Initiative • L’association MoMo va déposer son initiative fédérale "monnaie pleine", pour renforcer la sécurité du système monétaire et lutter contre l’instabilité due à l’excès de crédits privés.

Sur le marché monétaire, les pièces de monnaie et des billets de banque que met en circulation la Banque nationale ne constituent que 10% de la masse monétaire. Les 90% restants sont de la monnaie électronique (ou monnaie scripturale), que les banques créent elles-mêmes à volonté afin de financer leurs activités (par ex. crédits, achats de biens immobiliers et d’actions). Face à l’instabilité financière que cela induit et aux risques de spéculation ou de recours à l’argent public face aux potentielles faillites bancaires, l’association Modernisation Monétaire (MoMo) a une solution sous forme d’initiative fédérale, qui vient discrètement de récolter plus de 100’000 signatures et sera soumise au vote.

Cornaquer les banques

Le texte demande que tout l’argent électronique actuellement peu sûr de nos comptes en banque soit adossé à des francs suisses sûrs. Ce qui signifie que les banques privées ne pourront plus octroyer des crédits qui ne sont couverts que partiellement. Dans le régime dit de «monnaie pleine», tout crédit octroyé par ces banques devra être «préfinancé» par leurs propres moyens (dépôts clients et fonds propres ou emprunts, notamment auprès de la BNS). De plus, l’initiative stipule que comme les comptes fiduciaires, ces comptes seront tenus en dehors du bilan de la banque et ne tomberont donc plus dans la masse en faillite en cas de défaillance bancaire. Cette initiative va-t-elle assécher les investissements ou conduire à plus de chômage? Le comité d’initiative n’y croit pas, rappelant, par exemple, que PostFinance, qui ne peut pas créer de la monnaie par l’octroi de crédits du fait de l’absence de licence bancaire générale, a réalisé en moyenne un bénéfice annuel d’environ 600 millions de francs.
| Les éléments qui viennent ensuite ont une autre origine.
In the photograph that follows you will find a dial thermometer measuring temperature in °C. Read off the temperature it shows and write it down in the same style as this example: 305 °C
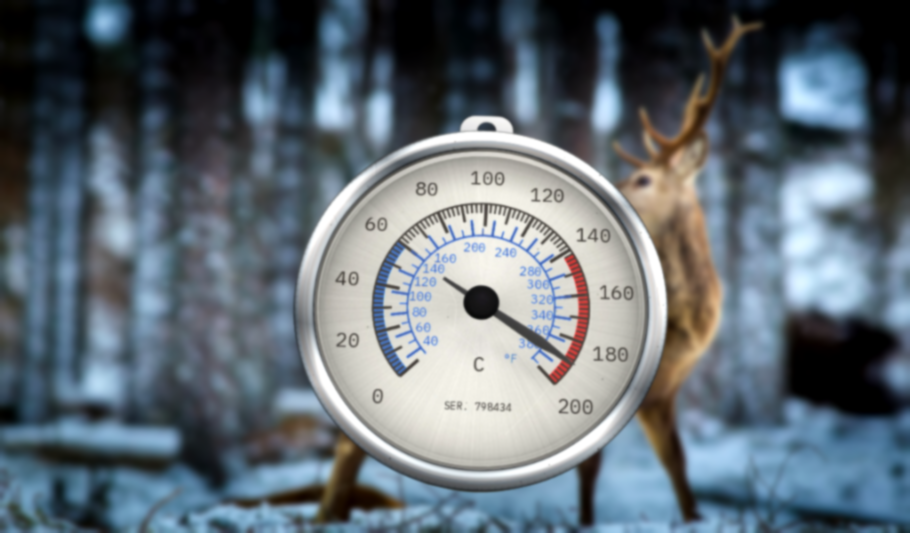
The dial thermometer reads 190 °C
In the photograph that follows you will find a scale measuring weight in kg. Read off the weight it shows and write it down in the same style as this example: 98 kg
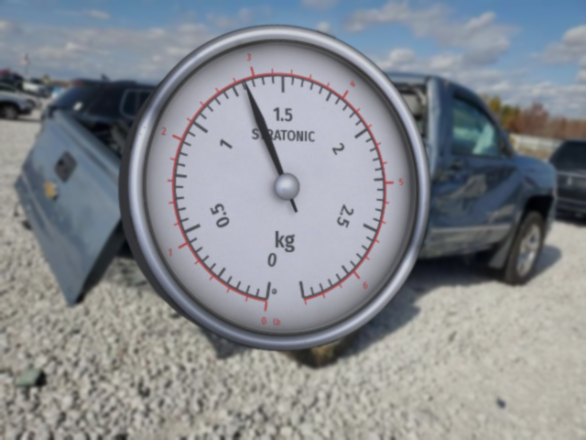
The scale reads 1.3 kg
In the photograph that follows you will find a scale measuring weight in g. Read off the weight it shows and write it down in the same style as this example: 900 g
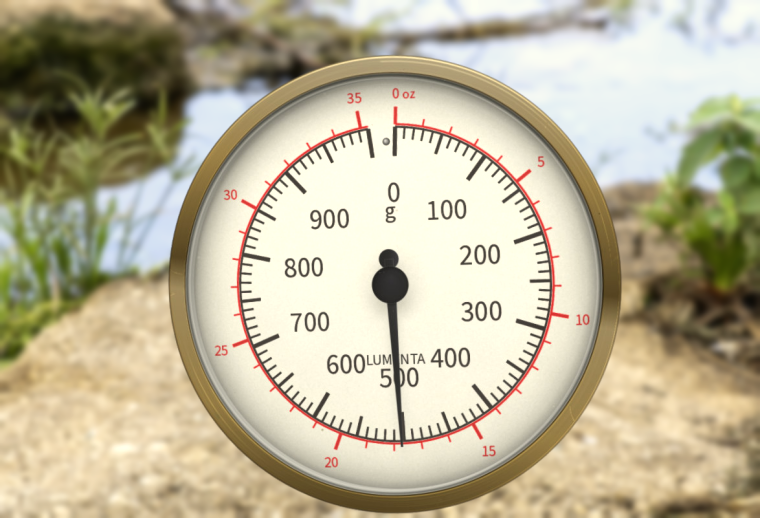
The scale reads 500 g
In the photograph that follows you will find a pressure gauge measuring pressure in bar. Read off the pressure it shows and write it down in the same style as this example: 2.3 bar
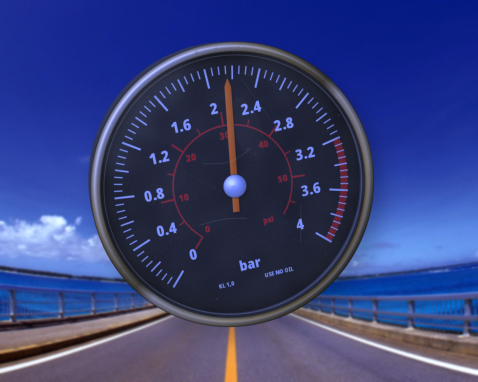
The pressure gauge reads 2.15 bar
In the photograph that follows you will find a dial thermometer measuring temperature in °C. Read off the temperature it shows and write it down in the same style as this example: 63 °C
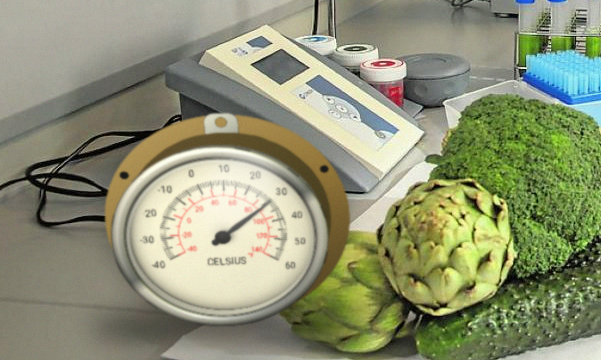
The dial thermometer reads 30 °C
Est-ce que l’initiative ne va pas conduire à une hausse massive de création de monnaie, entraînant des risques d’inflation? Pour l’historien économique, Aldo Schorno, ce désendettement privé et public pourrait se faire en «en douceur», soit progressivement, « en écartant ainsi le spectre d’une déflation et d’une dépression économique». Pour le comité, le passage à la monnaie pleine permettait surtout d’éliminer réellement l’instabilité monétaire et d’avoir une masse monétaire stable, alors qu’aujourd’hui, les banques, au niveau mondial, augmentent chaque année le volume de l’argent en circulation de 8% en moyenne, avec les risques que l’on sait.

Last, but not least, l’initiative devrait permettre d’augmenter les ressources pour les collectivités publiques. «Par la seule mise en place de la monnaie pleine, les recettes publiques augmenteront de plusieurs milliards de francs. Ainsi on pourra diminuer les dettes publiques, réduire les impôts ou destiner ces fonds aux infrastructures et aux institutions sociales», explique le comité d’initiative. Voilà de quoi séduire et de rouvrir le débat sur une réelle réforme du système financier, débat qui s’est effiloché avec le retour à la routine des marchés après le sauvetage financier de l’UBS par la Confédération.